--- WHAT IS NEEDED ---
Every line of the entries below that includes "lines" belongs in the answer, copied as written.

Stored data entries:
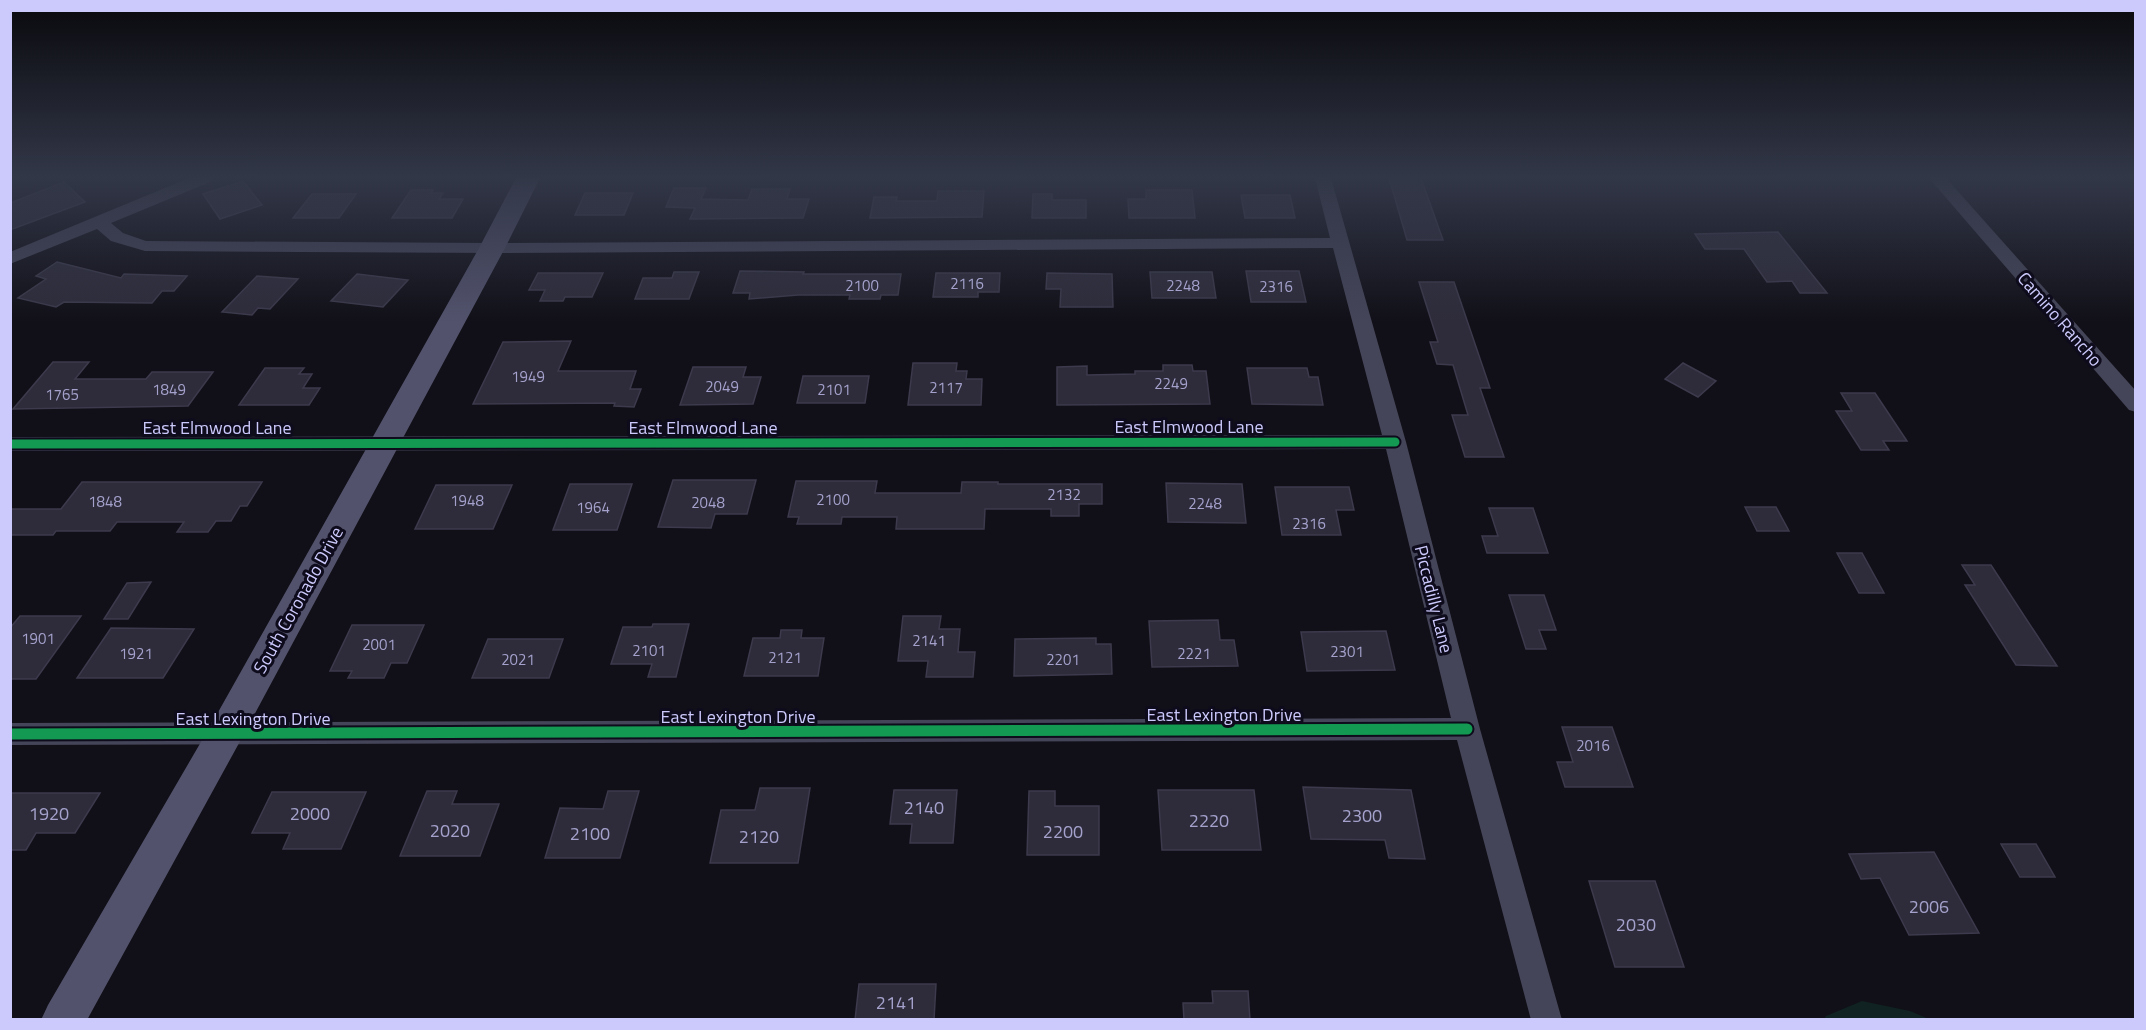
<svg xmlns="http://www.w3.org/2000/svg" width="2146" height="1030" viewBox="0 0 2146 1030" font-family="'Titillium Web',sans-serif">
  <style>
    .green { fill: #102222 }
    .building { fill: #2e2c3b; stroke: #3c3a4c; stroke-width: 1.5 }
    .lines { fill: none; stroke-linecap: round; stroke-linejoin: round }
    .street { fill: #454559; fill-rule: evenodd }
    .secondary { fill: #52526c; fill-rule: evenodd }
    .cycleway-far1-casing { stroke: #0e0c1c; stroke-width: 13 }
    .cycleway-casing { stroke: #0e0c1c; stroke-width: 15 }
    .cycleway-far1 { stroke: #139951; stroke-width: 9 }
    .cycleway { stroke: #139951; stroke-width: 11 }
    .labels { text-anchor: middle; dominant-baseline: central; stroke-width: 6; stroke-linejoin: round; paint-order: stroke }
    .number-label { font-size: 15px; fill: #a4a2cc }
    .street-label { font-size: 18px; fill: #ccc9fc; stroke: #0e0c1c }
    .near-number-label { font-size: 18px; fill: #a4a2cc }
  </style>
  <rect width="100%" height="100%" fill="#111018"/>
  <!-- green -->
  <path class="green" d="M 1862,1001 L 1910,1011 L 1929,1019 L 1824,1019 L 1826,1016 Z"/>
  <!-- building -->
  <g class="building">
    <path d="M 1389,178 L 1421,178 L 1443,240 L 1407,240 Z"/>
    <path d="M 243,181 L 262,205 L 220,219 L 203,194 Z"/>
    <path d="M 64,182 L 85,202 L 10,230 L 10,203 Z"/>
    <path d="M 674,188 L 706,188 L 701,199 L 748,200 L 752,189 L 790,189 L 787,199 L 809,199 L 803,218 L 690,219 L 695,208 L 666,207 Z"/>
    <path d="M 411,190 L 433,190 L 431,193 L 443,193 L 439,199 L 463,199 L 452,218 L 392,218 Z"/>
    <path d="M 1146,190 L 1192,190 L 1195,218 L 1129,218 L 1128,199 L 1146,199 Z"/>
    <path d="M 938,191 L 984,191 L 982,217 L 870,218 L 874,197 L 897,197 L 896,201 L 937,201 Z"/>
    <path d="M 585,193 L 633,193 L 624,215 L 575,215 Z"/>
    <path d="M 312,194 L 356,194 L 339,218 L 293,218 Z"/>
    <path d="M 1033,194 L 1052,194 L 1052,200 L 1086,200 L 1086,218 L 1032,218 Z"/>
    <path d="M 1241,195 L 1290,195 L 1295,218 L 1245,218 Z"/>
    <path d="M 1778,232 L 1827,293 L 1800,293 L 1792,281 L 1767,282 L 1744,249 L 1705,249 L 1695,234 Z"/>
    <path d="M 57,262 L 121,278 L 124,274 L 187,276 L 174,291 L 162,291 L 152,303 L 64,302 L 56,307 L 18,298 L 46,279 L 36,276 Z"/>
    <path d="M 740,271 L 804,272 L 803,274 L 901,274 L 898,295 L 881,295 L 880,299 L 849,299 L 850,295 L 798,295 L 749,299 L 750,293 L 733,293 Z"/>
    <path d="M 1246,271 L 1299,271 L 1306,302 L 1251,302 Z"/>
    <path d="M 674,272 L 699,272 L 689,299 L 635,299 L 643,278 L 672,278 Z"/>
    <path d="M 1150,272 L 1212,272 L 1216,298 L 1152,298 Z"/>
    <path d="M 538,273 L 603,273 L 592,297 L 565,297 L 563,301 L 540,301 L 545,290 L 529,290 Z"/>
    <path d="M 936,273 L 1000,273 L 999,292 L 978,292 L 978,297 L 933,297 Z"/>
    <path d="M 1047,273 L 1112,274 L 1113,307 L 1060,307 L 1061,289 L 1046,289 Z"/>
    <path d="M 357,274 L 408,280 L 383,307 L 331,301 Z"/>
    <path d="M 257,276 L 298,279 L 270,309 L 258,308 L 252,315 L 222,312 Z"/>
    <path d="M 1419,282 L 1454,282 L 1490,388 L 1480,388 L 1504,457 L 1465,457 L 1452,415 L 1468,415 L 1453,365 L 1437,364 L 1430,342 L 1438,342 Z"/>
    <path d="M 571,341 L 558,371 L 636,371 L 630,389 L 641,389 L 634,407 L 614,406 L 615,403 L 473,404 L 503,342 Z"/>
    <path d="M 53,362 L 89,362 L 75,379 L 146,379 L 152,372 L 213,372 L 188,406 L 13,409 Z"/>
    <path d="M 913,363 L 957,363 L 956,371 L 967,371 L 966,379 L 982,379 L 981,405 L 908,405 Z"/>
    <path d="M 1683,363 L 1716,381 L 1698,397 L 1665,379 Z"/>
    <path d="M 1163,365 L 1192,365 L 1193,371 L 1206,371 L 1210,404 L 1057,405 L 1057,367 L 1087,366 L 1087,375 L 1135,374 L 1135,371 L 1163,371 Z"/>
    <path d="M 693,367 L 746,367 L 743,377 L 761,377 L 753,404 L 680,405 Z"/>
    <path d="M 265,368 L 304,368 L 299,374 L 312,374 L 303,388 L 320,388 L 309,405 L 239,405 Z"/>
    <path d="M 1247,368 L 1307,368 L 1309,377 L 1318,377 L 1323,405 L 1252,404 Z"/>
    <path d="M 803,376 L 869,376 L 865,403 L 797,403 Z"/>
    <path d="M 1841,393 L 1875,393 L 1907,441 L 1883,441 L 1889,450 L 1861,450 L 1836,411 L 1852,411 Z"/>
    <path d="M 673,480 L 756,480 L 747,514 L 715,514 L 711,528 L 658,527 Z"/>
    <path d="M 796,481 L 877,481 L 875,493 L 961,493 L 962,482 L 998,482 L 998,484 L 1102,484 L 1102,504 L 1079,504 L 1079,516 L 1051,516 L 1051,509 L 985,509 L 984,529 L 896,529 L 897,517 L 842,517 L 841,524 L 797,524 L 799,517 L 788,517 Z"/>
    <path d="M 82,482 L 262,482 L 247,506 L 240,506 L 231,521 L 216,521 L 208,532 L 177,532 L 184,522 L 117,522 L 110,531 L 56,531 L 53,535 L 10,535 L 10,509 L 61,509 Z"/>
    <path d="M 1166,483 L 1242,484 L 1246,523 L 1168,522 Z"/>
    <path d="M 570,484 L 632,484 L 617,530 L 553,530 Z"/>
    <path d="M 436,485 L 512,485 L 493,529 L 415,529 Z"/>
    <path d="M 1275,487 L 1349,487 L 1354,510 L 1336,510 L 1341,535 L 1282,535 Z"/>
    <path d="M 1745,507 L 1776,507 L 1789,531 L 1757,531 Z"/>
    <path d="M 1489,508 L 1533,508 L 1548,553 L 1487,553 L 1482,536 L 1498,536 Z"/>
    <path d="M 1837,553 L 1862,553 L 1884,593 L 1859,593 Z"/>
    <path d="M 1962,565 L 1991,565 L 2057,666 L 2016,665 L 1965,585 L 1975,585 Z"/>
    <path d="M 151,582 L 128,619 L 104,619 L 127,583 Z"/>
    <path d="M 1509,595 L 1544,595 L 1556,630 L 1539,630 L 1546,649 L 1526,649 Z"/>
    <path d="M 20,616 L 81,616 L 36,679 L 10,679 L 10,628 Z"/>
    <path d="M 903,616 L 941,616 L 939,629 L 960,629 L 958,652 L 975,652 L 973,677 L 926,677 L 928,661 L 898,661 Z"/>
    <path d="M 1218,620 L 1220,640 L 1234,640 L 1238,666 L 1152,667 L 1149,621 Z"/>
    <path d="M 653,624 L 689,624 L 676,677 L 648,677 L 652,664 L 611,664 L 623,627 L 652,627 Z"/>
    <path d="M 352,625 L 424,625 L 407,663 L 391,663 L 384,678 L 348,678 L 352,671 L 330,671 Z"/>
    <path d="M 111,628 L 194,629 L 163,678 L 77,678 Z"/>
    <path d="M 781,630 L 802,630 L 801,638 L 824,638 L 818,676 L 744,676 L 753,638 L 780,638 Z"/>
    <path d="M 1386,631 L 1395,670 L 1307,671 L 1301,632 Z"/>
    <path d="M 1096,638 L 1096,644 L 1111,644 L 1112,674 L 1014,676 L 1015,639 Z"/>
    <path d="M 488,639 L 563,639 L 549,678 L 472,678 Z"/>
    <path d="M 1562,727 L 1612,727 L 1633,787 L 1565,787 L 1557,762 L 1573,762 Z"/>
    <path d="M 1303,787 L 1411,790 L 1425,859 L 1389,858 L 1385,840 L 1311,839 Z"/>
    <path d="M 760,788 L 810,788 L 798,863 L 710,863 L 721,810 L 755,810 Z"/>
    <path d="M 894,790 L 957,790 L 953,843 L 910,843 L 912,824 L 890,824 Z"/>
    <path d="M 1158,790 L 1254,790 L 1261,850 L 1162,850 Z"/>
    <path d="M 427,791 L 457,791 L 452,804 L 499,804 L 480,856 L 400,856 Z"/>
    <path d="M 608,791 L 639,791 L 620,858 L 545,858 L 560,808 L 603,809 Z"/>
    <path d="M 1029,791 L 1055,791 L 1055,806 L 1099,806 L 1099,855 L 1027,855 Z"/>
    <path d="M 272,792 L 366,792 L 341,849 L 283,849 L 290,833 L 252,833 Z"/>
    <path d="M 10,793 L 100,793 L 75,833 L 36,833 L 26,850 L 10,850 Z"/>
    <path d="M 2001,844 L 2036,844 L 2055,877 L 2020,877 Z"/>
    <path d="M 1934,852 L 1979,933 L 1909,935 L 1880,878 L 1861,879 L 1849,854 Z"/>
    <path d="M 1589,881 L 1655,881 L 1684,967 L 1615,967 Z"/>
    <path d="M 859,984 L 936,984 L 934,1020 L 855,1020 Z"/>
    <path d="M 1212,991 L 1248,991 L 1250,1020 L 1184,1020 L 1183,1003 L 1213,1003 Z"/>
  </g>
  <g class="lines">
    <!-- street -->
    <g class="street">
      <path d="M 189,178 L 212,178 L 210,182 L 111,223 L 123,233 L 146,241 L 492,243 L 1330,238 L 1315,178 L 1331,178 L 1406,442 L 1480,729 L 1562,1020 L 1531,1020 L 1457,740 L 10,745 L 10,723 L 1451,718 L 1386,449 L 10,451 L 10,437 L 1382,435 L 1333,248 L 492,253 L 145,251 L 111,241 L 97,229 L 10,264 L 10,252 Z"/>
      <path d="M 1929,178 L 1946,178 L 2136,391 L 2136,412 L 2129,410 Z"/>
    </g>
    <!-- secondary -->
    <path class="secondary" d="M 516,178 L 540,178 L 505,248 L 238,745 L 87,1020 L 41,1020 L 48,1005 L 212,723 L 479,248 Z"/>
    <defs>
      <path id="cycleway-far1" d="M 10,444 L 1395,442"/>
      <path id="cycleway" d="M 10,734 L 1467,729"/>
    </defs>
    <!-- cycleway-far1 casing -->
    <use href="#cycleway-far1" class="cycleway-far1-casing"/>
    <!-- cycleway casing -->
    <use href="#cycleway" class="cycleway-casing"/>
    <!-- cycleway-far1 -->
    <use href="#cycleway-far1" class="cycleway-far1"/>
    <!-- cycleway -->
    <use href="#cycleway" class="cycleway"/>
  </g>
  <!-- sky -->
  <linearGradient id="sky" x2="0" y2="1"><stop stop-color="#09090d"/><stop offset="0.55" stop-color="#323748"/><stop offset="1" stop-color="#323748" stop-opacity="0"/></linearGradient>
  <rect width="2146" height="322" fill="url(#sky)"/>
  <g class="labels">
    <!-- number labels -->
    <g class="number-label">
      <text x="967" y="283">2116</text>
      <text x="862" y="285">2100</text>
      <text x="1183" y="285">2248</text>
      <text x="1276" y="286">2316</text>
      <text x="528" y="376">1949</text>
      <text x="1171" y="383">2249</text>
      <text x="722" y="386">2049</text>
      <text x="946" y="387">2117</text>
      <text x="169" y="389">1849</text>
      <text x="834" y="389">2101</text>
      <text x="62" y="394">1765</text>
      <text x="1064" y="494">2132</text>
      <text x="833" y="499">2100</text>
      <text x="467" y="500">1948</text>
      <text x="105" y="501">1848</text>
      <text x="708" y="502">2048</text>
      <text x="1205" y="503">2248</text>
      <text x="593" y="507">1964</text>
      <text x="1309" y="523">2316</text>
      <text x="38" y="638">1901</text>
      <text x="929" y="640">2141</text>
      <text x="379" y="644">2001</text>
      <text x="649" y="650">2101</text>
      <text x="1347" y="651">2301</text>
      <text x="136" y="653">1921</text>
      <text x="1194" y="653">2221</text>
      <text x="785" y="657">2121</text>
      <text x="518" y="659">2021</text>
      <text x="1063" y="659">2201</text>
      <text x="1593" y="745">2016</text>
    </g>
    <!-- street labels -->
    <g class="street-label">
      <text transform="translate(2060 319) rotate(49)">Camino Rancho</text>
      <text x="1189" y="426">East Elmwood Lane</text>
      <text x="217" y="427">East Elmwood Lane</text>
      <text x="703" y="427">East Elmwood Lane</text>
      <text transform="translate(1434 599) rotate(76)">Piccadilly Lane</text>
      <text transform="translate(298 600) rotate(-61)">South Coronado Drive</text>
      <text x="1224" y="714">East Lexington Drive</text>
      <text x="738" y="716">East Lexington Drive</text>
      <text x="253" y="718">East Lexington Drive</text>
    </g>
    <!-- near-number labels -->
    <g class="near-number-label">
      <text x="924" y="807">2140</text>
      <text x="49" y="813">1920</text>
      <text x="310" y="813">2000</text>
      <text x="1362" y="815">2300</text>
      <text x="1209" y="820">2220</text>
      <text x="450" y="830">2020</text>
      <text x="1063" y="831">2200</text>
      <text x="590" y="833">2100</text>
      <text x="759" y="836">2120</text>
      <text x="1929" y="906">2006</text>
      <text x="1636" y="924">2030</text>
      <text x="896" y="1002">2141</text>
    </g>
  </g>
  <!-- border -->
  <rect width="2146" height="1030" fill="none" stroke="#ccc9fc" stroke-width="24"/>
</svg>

==

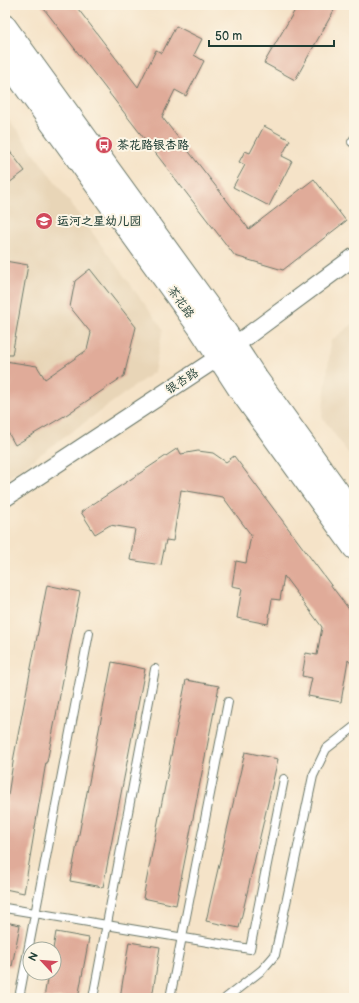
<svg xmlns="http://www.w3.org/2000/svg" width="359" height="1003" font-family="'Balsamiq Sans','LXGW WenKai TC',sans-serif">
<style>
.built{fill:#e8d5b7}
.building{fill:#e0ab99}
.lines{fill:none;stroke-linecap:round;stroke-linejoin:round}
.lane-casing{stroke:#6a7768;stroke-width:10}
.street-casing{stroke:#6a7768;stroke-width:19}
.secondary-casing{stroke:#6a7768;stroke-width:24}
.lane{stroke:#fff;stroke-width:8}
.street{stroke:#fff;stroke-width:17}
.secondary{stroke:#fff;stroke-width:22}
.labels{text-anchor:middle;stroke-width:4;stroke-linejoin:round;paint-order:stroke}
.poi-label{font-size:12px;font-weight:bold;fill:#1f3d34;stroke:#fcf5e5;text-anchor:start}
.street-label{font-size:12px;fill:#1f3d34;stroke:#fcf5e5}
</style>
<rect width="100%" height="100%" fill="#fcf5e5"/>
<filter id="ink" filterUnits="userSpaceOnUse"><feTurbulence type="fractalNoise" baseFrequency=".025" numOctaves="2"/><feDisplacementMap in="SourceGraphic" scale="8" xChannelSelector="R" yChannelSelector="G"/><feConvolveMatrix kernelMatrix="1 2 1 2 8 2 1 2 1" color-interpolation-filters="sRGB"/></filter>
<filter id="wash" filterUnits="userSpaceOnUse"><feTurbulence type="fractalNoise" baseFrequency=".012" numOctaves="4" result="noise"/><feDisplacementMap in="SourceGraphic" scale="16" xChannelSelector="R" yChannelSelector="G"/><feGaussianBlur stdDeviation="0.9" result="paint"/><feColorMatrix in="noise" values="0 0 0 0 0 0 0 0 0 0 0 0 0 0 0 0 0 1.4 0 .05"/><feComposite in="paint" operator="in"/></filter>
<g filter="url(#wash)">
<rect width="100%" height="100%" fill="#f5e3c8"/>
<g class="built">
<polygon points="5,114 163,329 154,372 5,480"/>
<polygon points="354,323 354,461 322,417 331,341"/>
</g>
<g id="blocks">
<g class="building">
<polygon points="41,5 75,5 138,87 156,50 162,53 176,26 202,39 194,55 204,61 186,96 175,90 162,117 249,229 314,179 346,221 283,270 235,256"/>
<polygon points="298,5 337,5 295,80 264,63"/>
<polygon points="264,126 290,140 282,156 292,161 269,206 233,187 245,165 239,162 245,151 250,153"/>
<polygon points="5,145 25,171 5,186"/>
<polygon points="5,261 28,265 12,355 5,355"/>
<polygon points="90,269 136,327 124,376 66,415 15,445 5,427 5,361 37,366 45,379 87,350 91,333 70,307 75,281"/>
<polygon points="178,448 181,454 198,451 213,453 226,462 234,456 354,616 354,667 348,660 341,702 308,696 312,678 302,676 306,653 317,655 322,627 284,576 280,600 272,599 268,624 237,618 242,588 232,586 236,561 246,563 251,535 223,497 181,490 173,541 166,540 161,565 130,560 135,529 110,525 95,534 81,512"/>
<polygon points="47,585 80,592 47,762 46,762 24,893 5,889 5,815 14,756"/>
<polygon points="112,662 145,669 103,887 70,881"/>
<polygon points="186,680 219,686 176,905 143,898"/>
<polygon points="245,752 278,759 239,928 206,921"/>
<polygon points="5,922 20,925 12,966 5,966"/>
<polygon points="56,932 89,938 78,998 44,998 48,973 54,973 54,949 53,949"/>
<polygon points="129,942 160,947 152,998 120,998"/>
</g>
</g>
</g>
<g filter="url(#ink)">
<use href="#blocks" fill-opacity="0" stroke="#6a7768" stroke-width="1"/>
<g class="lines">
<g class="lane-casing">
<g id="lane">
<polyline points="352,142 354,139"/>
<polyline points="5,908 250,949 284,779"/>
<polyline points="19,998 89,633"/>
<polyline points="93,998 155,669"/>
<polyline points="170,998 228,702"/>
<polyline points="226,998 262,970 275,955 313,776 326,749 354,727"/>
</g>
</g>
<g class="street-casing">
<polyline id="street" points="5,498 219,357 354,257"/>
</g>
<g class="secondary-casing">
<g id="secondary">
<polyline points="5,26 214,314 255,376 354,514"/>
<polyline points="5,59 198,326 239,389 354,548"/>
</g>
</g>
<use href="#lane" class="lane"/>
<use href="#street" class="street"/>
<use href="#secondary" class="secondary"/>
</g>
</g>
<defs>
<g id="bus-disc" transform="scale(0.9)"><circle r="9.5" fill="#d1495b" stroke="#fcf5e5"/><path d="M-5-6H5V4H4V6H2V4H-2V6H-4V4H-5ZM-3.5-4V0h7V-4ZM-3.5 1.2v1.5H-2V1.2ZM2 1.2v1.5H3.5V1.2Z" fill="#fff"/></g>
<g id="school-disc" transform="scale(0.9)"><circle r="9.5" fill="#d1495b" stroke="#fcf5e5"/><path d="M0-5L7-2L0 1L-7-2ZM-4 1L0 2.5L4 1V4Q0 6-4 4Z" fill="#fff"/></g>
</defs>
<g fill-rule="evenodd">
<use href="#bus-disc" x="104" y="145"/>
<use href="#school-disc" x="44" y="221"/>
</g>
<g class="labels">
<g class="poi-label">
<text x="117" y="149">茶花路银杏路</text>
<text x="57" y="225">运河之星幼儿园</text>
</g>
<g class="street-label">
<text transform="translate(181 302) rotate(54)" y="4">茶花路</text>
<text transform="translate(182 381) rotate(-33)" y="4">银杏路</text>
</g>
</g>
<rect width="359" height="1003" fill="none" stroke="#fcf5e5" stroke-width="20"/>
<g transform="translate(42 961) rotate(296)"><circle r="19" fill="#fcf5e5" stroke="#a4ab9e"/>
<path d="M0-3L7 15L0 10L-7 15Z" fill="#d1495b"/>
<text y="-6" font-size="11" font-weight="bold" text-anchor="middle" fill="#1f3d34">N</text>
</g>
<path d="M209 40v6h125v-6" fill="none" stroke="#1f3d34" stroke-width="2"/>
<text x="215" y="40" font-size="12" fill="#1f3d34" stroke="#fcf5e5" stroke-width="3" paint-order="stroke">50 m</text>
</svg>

--- COMPLETED TASK ---
    .lines { fill: none; stroke-linecap: round; stroke-linejoin: round }
  <g class="lines">
.lines{fill:none;stroke-linecap:round;stroke-linejoin:round}
<g class="lines">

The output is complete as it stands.